UK's quitting the EU without an alternative trade deal would be the biggest single action of protectionism in the nation's history, warns former Chancellor George Osborne in London.

Osborne's tilt at Prime Minister Theresa May's rose-tinted Brexit plans is this third such launched by a Tory icon in the past week, and underscores the acrimonious mood within the party, which appears fractured along Bremain and Brexit battle lines.

The MP for Tatton said that even trade deals with other countries around the world would not offset the loss of trade resulting from a so-called hard Brexit when leaving the EU.

May plans to trigger Article 50 of the Lisbon Treaty in March, beginning a two-year countdown to Brexit.

"Let’s make sure that we go on doing trade with our biggest export market, otherwise withdrawing from the single market would be the biggest single act of protectionism in the history of United Kingdom," said Osborne.

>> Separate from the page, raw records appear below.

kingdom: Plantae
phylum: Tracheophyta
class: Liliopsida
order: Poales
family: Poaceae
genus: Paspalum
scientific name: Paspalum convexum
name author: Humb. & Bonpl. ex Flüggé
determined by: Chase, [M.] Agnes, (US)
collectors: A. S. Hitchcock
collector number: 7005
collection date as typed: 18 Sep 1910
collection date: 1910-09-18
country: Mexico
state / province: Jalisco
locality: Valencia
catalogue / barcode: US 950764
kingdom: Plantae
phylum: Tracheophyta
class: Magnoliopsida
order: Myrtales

"No amount of trade deals with New Zealand are going to replace the amount of trade we do with our European neighbours," he told the British Chambers of Commerce's annual conference in Westminster.

He added that in-out EU referendum in June last year had produced a clear mandate, but commented that in achieving such an outcome the "devil's going to be in the details".

Osborne said further clarity was required on issues surrounding Brexit, among them immigration.

His robust comments follow others made over the weekend by a senior Tory, Lord Heseltine, stated he would rebel against the government when peers debated the Brexit Bill, which was needed for Article 50 to be triggered.

Lord Heseltine said he would support an opposition amendment in the House of Lords that demanded MPs get a meaningful vote on any deal reached with the EU.

Separately, Sir John Major, the former Tory PM, said the probability of no agreement being reached between the UK and EU in Brexit talks was very high.

He laboured the "unreal and over-optimistic" vision of Brexit was being put forward, and opined that the costs would be both substantial and unpalatable.

Sir John said there was little chance the advantages UK enjoyed as part of the EU could be replicated outside the bloc.

"I have watched with growing concern as the British people have been led to expect a future that seems to be unreal and over-optimistic," he stated in a speech in London, the BBC reported

"Obstacles are brushed aside as of no consequence, whilst opportunities are inflated beyond any reasonable expectation of delivery."

Meantime, Downing Street claims the government is determined to make a success of the UK's departure from the EU.